ACTIVITY: Output the data word for word. Begin at its first line and end at the line with "Réussir son business en ligne".

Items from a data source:
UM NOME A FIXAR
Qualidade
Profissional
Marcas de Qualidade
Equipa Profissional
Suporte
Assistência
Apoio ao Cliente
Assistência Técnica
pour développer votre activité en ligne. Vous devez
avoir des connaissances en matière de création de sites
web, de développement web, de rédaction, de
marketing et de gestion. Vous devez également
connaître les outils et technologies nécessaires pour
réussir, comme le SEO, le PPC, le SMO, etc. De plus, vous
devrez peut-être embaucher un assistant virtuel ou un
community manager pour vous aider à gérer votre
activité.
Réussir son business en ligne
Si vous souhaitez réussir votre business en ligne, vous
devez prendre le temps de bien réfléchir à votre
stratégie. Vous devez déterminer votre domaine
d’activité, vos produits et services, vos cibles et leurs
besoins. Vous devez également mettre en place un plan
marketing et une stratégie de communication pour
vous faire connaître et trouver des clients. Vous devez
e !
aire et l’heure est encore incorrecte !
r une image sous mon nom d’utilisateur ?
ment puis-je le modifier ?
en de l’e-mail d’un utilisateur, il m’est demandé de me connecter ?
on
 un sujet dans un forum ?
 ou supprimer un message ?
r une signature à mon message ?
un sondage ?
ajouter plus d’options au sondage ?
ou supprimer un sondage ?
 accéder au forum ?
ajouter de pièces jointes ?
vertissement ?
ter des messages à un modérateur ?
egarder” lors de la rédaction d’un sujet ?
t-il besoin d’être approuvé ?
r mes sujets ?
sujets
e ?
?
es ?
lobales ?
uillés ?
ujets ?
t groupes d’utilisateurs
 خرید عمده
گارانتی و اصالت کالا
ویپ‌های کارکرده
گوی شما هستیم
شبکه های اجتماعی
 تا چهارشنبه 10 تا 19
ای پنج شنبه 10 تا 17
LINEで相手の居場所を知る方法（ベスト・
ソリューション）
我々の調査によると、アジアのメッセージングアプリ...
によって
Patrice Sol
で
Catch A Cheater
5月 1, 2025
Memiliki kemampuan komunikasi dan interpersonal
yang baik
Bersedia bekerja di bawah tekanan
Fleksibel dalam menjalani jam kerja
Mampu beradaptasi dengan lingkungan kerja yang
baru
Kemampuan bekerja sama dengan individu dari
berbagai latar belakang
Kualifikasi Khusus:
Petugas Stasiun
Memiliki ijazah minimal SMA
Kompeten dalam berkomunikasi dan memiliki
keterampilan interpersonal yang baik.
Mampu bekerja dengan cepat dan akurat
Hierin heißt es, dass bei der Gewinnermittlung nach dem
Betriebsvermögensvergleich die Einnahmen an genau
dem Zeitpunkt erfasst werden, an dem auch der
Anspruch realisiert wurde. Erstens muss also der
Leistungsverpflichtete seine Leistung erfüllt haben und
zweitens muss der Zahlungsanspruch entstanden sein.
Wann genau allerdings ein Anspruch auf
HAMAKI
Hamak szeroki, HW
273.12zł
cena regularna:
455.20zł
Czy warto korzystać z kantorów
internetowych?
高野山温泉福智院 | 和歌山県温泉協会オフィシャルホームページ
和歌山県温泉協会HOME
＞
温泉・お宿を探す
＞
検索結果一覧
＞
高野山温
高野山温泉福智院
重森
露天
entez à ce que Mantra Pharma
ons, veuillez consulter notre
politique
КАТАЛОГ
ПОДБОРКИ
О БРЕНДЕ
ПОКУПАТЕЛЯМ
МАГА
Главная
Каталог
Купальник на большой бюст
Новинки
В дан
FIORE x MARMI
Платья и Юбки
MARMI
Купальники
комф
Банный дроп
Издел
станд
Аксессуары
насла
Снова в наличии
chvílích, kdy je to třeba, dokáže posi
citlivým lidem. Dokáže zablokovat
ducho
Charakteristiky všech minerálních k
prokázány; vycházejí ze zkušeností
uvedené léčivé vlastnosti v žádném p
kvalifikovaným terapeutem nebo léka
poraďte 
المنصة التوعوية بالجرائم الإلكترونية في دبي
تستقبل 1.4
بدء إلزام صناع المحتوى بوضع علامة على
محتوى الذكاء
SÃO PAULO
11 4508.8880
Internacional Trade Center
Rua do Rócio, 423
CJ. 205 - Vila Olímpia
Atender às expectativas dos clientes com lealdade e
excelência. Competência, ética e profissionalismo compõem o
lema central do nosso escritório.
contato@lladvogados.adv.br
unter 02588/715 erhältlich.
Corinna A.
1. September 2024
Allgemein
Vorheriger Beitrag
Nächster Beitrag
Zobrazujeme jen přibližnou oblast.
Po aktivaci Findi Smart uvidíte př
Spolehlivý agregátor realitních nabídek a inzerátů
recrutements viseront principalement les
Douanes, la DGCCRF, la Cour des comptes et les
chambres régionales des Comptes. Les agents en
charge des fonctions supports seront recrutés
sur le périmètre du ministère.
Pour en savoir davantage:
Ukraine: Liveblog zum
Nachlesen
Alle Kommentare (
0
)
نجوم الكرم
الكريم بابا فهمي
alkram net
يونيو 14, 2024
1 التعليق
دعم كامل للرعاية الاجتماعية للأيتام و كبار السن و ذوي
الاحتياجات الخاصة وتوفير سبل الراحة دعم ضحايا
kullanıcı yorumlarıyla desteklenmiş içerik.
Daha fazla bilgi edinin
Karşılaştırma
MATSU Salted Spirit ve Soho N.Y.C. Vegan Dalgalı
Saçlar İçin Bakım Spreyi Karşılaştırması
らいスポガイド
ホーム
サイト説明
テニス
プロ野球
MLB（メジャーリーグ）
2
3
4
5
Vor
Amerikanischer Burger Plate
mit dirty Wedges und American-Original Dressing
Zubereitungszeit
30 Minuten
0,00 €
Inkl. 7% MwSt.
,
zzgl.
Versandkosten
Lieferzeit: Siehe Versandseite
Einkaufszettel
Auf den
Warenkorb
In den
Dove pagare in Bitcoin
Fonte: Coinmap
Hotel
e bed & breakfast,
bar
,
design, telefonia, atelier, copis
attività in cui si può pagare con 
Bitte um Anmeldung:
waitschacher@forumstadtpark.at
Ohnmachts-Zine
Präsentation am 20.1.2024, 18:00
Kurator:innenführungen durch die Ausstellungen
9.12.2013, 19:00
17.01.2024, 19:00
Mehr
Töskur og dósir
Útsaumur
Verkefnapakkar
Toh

EXERCISE SOLUTION:
UM NOME A FIXAR
Qualidade
Profissional
Marcas de Qualidade
Equipa Profissional
Suporte
Assistência
Apoio ao Cliente
Assistência Técnica
pour développer votre activité en ligne. Vous devez
avoir des connaissances en matière de création de sites
web, de développement web, de rédaction, de
marketing et de gestion. Vous devez également
connaître les outils et technologies nécessaires pour
réussir, comme le SEO, le PPC, le SMO, etc. De plus, vous
devrez peut-être embaucher un assistant virtuel ou un
community manager pour vous aider à gérer votre
activité.
Réussir son business en ligne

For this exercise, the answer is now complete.